Two failed attempts of speeding up hit finding

ksahlin / strobealign

Aligns short reads using dynamic seed size with strobemers

MIT License

128 stars 16 forks source link

Two failed attempts of speeding up hit finding #335

Closed marcelm closed 10 months ago

marcelm commented 10 months ago

I had gotten the impression that using a hash table to store found hits (before merging them into NAMs) could be inefficient, so I tried to get rid of the hash table in two different ways.

This PR serves merely as documentation; I will close it immediately.

The code currently uses robin_hood::unordered_map<unsigned int, std::vector<Hit>> to store hits.

Commit ede0289 switches this to std::vector<std::vector<Hit>>. This is more than 50% slower overall than using the hash table, presumably because initializing the vector of vectors is slow.
Commit acfb8f3 switches to a "flat" std::vector<Hit>, and then this vector is sorted by reference index within merge_hits_into_nams. This is just a couple of percent slower.

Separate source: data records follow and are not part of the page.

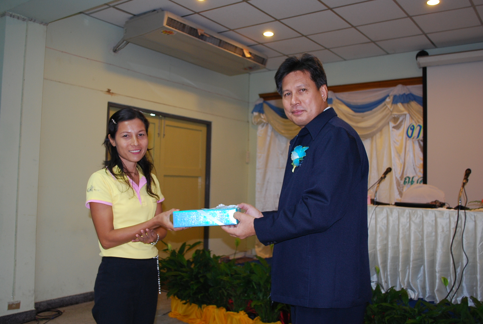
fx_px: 443
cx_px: 242
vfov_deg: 40.1
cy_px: 162
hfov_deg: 57.2
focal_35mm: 33
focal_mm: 22
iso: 400
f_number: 4
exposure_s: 1/25
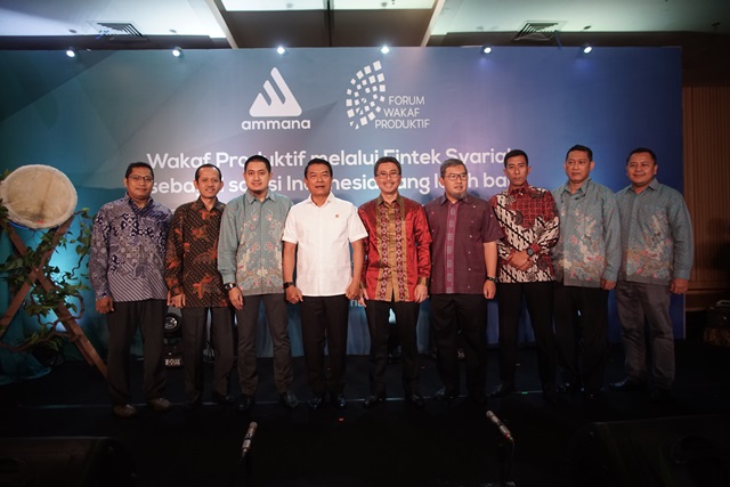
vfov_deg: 53.2
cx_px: 365
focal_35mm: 24
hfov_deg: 73.7
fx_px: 487
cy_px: 244
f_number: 2
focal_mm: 24
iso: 1250
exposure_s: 1/400
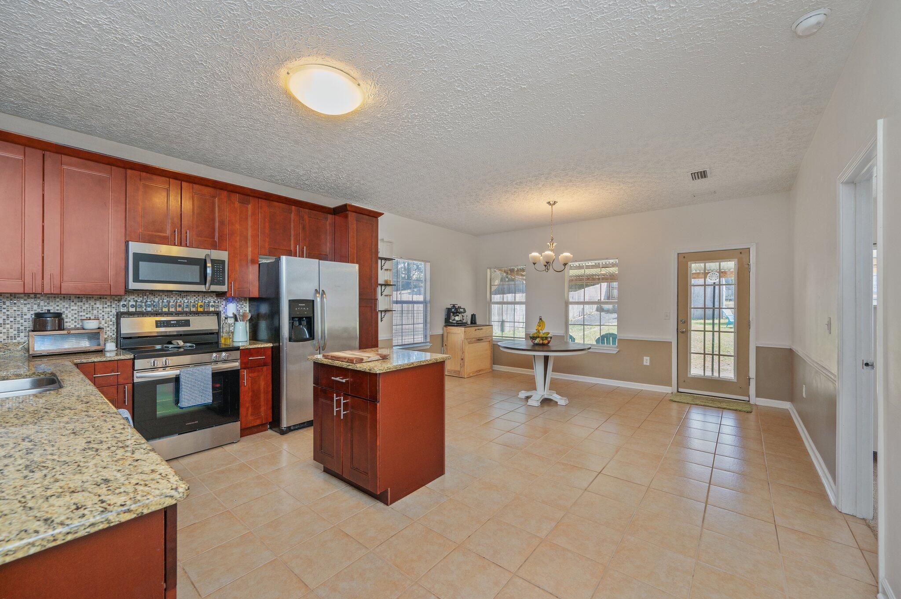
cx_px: 450
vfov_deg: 81.1
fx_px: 350
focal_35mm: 14
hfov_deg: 104.3
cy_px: 300
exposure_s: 1/60
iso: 640
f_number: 6.3
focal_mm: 14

ksahlin commented 10 months ago

For the second attempt, which you say is close to a tie in speed. Do you think the hits_per_ref.reserve(100); and resizing plays a role here? this line did not change between the two implementations.

That is, with hits_per_ref.reserve(100); the hash table may never require a resize because it has room for 100 unique references (or already over-allocates the vectors a bit)? While a flat vector would exactly allocate 100 items which may need to be resized more often.

marcelm commented 10 months ago

That is, with hits_per_ref.reserve(100); the hash table may never require a resize because it has room for 100 unique references (or already over-allocates the vectors a bit)? While a flat vector would exactly allocate 100 items which may need to be resized more often.

I haven’t measured it, but my gut feeling is that reserve() calls with so small numbers don’t matter. Also, the hash table reserves space only for 100 vectors, but the individual vectors still need to be resized, so perhaps with the hash table, there is even more reallocation.